## GOAL OF THE EXERCISE
Reproduce word for word the rows below, starting with the line that contains "Examine the multimeter" and going on through the line that contains "The answer is value=8.98 unit=V", with both of those lines included.

## RECORDS PROVIDED
-- Opening Marker --
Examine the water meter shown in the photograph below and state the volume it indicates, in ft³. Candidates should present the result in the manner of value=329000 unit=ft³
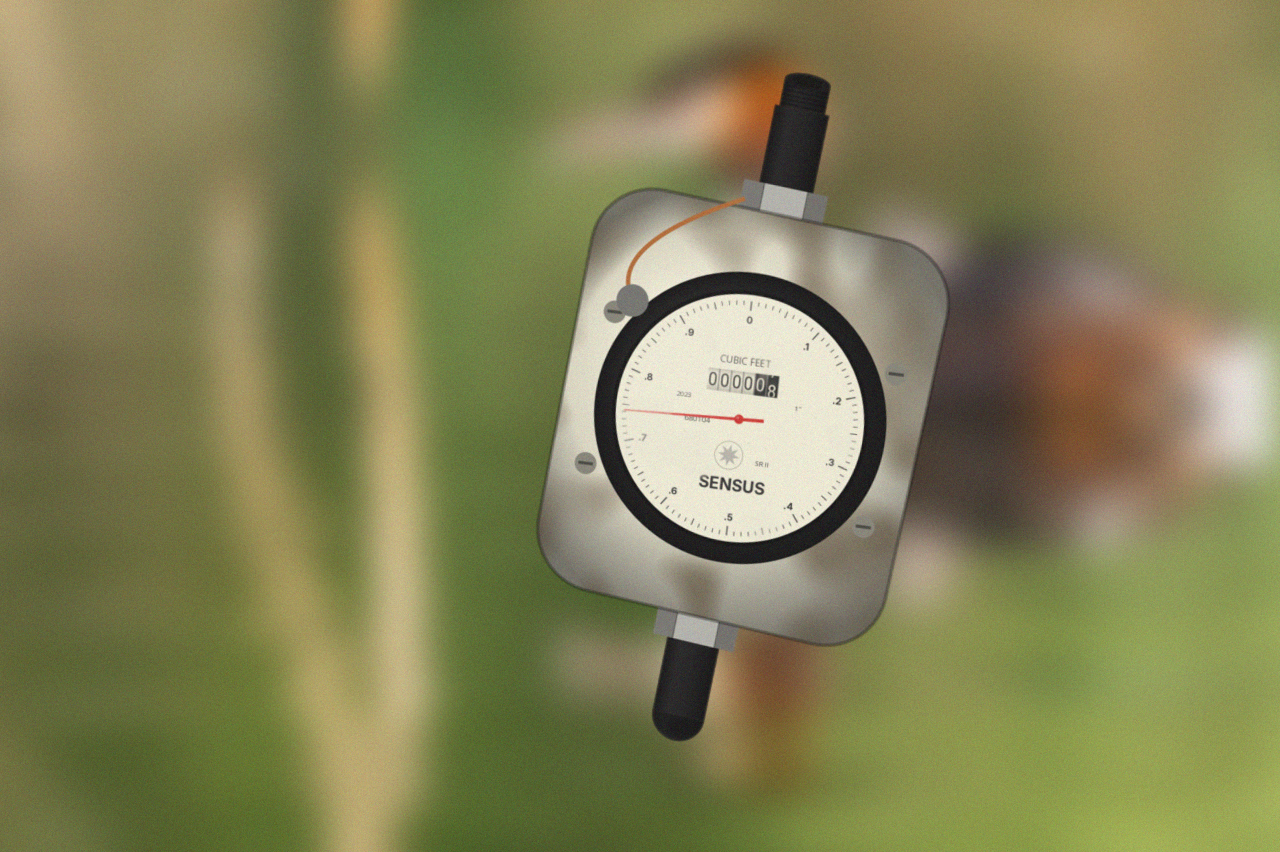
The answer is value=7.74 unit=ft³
-- Closing Marker --
-- Opening Marker --
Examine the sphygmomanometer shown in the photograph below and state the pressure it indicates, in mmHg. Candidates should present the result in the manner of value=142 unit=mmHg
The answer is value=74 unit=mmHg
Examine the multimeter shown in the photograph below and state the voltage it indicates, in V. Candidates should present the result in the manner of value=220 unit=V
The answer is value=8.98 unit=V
-- Closing Marker --
## RESULT FOR THIS TASK
Examine the multimeter shown in the photograph below and state the voltage it indicates, in V. Candidates should present the result in the manner of value=220 unit=V
The answer is value=8.98 unit=V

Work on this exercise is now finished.